Hyperthermophiles

Les organismes hyperthermophiles sont ceux qui peuvent optimalement vivre et se multiplier à des températures supérieures à 80°C (de 80 et 110°C pour ceux que l'on connaît). Ils sont incapables de croître à des températures inférieures à 60°C.


Ils ne sont à ce jour représentés que par des procaryotes, quelques bactéries et surtout Archaea.
Parmi les bactéries, on trouve des phototrophes anoxygéniques (pouvant photosynthétiser et vivant sans oxygène), des cyanobactéries capables de vivre à 70-73°C et quelques chimiotrophes vivant dans des environnements atteignant 95°C.
Aquifex pyrophilus et Thermotoga maritima présentent par exemple respectivement un optimum de croissance à 95°C et 90°C.
Les hyperthermophiles les plus extrêmes et les plus fréquentes sont des Archaea, appartenant par exemple aux genres Pyrococcus, Sulfolobus, Thermoplasma, Thermococcus, Pyrodictium, Hyperthermus ou Pyrolobus.
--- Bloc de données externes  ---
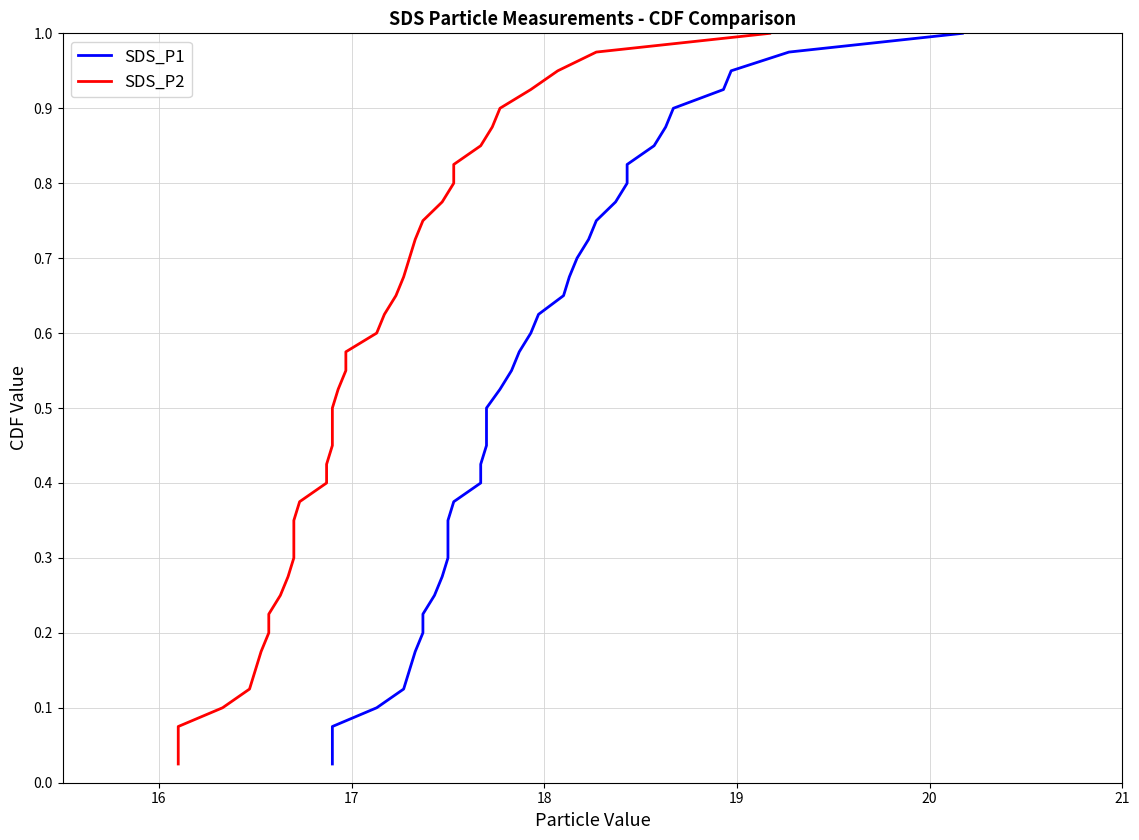

True or false: SDS_P2 and SDS_P1 cross at least once.

False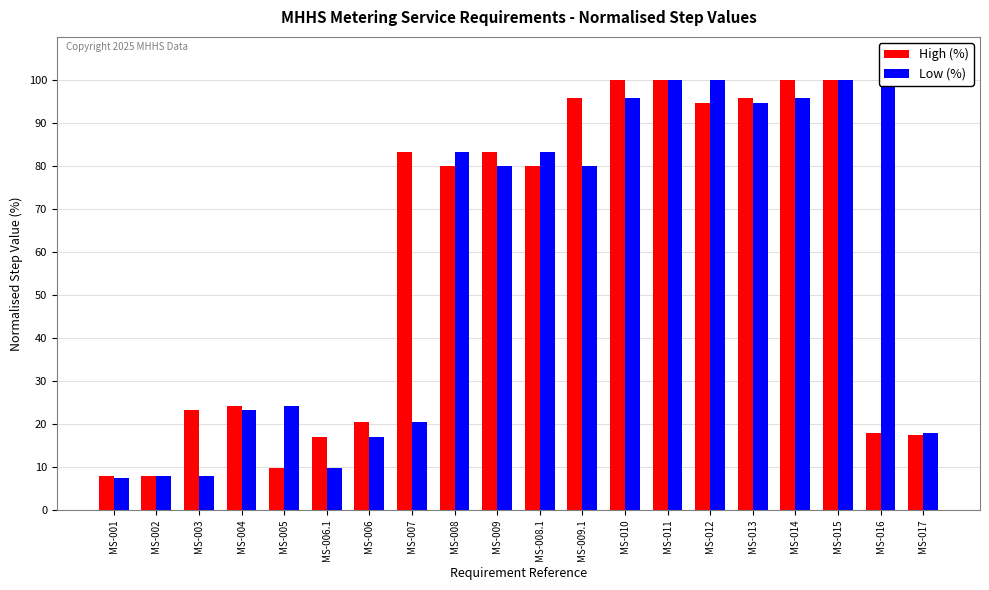

Are the bars grouped side by side (vs. stacked)?

Yes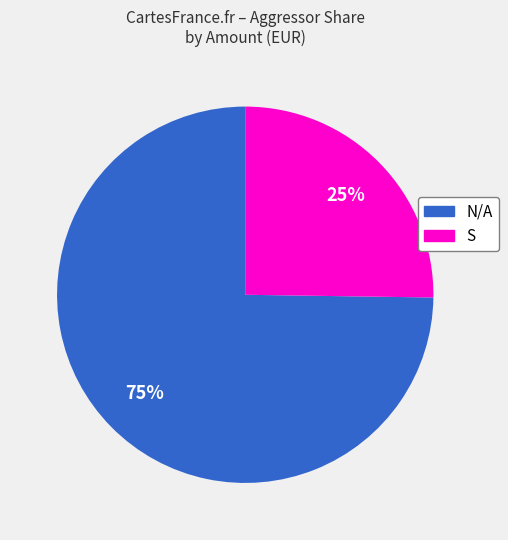

To the nearest percent, what is the difference between the largest and smallest slice percentages?

50%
Au sein de ce dernier genre, l'organisme le plus extrême est l'archéobactérie Pyrolobus fumarii isolée dans des fumeurs de sources hydrothermales de l'Atlantique, et qui détient le record de température. Elle ne se reproduit pas en dessous de 90°C, et le fait jusqu'à 113°C (mais toujours sous une pression très élevée).
On a aussi découvert plusieurs virus thermophiles capables d'infecter ces bactéries.

Les organismes hyperthermophiles et thermophiles peuvent être isolés de biotopes comme des systèmes hydrothermaux volcaniques et géothermiques comme des sources chaudes, cheminées hydrothermales sous-marines...

Les températures élevées augmentent la fluidité des membranes et détruisent de nombreuses macromolécules organiques. Pour maintenir la fluidité et la cohérence optimale des membranes et de leur milieu interne, ces cellules doivent ajuster leur composition en lipide (ratio acide gras saturé et insaturé, liaisons tétra-éther plus solides).
La température affecte aussi la structure et la fonction des protéines et enzymes.

Le fonctionnement au niveau moléculaire des protéines et enzymes thermophiles est très étudié afin d'une part, de mieux comprendre l'adaptation aux fortes températures et d'autre part, pour des applications biotechnologiques (biologie moléculaire).